## Action item
Once the line containing "237 351 11.12" has been copied, stop; copy every line before it exactly, beginning with the first line of the material below.
'''
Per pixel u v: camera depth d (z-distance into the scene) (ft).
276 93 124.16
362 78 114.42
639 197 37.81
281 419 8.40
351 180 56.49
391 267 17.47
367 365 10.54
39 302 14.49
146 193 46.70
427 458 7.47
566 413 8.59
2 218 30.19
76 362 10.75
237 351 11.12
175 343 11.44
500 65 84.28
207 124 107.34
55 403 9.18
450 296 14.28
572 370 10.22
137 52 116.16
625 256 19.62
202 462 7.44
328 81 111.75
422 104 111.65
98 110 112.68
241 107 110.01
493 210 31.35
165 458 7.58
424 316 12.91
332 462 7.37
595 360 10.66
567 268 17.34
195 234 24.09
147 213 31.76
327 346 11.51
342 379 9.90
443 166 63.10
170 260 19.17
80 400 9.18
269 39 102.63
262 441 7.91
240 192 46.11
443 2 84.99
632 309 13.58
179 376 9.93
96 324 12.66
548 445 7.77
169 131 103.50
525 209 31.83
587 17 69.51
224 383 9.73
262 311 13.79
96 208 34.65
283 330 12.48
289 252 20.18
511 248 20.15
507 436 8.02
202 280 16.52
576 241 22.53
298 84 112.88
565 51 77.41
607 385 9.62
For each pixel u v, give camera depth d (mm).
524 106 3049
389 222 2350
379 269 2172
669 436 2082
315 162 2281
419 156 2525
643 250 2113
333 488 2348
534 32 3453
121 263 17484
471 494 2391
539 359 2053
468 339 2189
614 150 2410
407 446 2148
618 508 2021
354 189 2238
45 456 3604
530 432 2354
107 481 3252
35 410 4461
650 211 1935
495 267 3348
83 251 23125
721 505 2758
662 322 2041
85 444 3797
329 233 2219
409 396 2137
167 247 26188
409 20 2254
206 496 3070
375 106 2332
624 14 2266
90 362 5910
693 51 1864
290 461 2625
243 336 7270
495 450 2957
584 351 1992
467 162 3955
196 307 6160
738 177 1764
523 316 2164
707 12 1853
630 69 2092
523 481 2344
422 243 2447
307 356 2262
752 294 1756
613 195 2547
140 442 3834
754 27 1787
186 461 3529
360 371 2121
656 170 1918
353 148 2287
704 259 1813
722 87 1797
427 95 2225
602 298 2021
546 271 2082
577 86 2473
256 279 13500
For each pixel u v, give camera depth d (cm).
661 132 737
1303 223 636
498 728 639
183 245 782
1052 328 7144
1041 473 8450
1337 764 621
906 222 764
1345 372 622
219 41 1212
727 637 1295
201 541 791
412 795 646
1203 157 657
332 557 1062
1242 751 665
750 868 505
'''
## Written answer
Per pixel u v: camera depth d (z-distance into the scene) (ft).
276 93 124.16
362 78 114.42
639 197 37.81
281 419 8.40
351 180 56.49
391 267 17.47
367 365 10.54
39 302 14.49
146 193 46.70
427 458 7.47
566 413 8.59
2 218 30.19
76 362 10.75
237 351 11.12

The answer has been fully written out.